Determinant morphism for singular varieties

TL;DR

This paper extends the classical notion of the determinant of a coherent sheaf to singular projective varieties, analyzing its behavior in families and applications to moduli spaces and Hilbert schemes.

Contribution

It introduces a generalized determinant for coherent sheaves on singular varieties and studies its semi-continuous properties in families, connecting to moduli and Hilbert schemes.

Findings

Determinant defined for singular varieties matches classical in smooth case.

Hilbert polynomial of the determinant is upper semi-continuous in singular families.

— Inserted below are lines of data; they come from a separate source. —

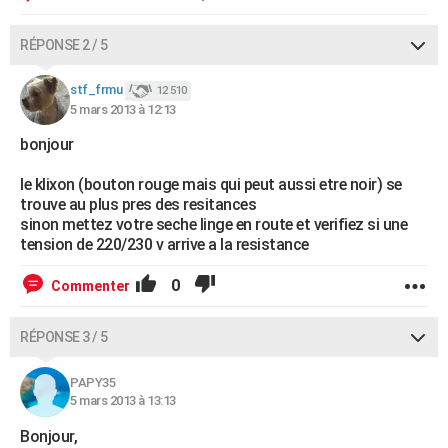
RÉPONSE 2 / 5
stf_frmu
12 510
5 mars 2013 à 12:13
bonjour
le klixon (bouton rouge mais qui peut aussi etre noir) se
trouve au plus pres des resitances
sinon mettez votre seche linge en route et verifiez si une
tension de 220/230 v arrive a la resistance
0
Commenter
RÉPONSE 3 / 5
PAPY35
5 mars 2013 à 13:13
Bonjour,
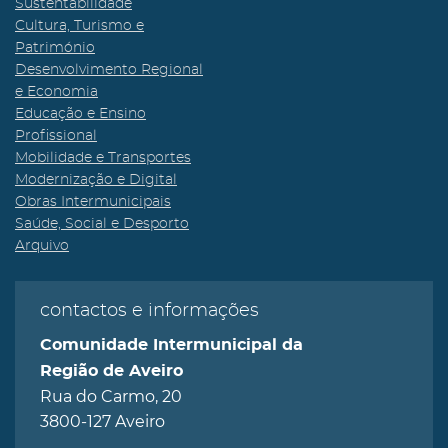
Sustentabilidade
Cultura, Turismo e
Património
Desenvolvimento Regional
e Economia
Educação e Ensino
Profissional
Mobilidade e Transportes
Modernização e Digital
Obras Intermunicipais
Saúde, Social e Desporto
Arquivo
contactos e informações
Comunidade Intermunicipal da
Região de Aveiro
Rua do Carmo, 20
3800-127 Aveiro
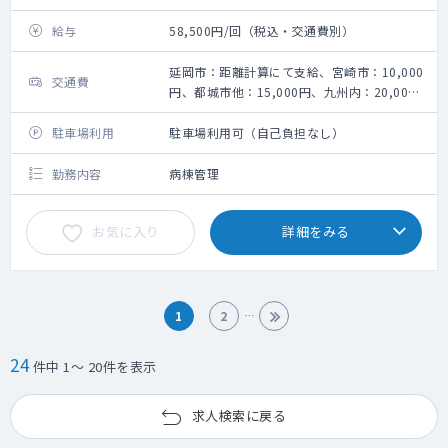
給与
58,500円/回（税込・交通費別）
延岡市：距離計算にて支給、宮崎市：10,000
交通費
円、都城市他：15,000円、九州内：20,000
円
駐車場利用
駐車場利用可（自己負担なし）
勤務内容
病棟管理
お気に入り
詳細をみる
1
2
24
件中 1～ 20件を表示
求人検索に戻る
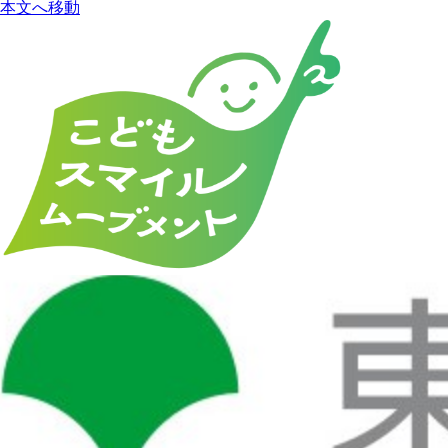
本文へ移動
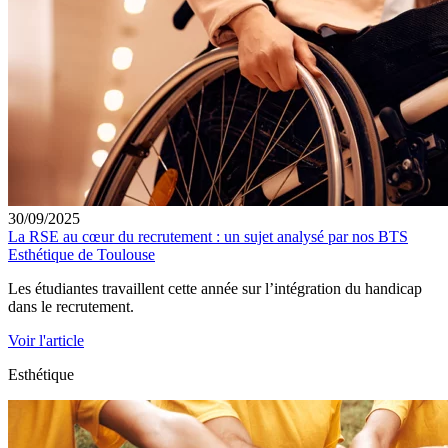
30/09/2025
La RSE au cœur du recrutement : un sujet analysé par nos BTS
Esthétique de Toulouse
Les étudiantes travaillent cette année sur l’intégration du handicap
dans le recrutement.
Voir l'article
Esthétique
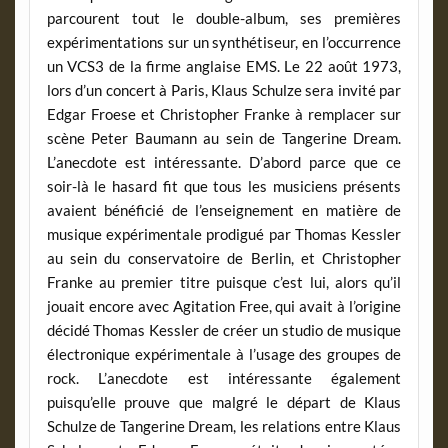
parcourent tout le double-album, ses premières
expérimentations sur un synthétiseur, en l’occurrence
un VCS3 de la firme anglaise EMS. Le 22 août 1973,
lors d’un concert à Paris, Klaus Schulze sera invité par
Edgar Froese et Christopher Franke à remplacer sur
scène Peter Baumann au sein de Tangerine Dream.
L’anecdote est intéressante. D’abord parce que ce
soir-là le hasard fit que tous les musiciens présents
avaient bénéficié de l’enseignement en matière de
musique expérimentale prodigué par Thomas Kessler
au sein du conservatoire de Berlin, et Christopher
Franke au premier titre puisque c’est lui, alors qu’il
jouait encore avec Agitation Free, qui avait à l’origine
décidé Thomas Kessler de créer un studio de musique
électronique expérimentale à l’usage des groupes de
rock. L’anecdote est intéressante également
puisqu’elle prouve que malgré le départ de Klaus
Schulze de Tangerine Dream, les relations entre Klaus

Applications to moduli spaces of semi-stable sheaves and Hilbert schemes of curves.

Abstract

Let $X$ be a projective variety (possibly singular) over an algebraically closed field of any characteristic and $\mathcal{F}$ be a coherent sheaf. In this article, we define the determinant of $\mathcal{F}$ such that it agrees with the classical definition of determinant in the case when $X$ is non-singular. We study how the Hilbert polynomial of the determinant varies in families of singular varieties. Consider a singular family such that every fiber is a normal, projective variety. Unlike in the case when the family is smooth, the Hilbert polynomial of the determinant does not remain constant in singular families. However, we show that it exhibits an upper semi-continuous behaviour. Using this we give a determinant morphism defined over flat families of coherent sheaves. This morphism coincides with the classical determinant morphism in the smooth case. Finally, we give applications of our results to moduli spaces of semi-stable sheaves on $X$ and to Hilbert schemes of curves.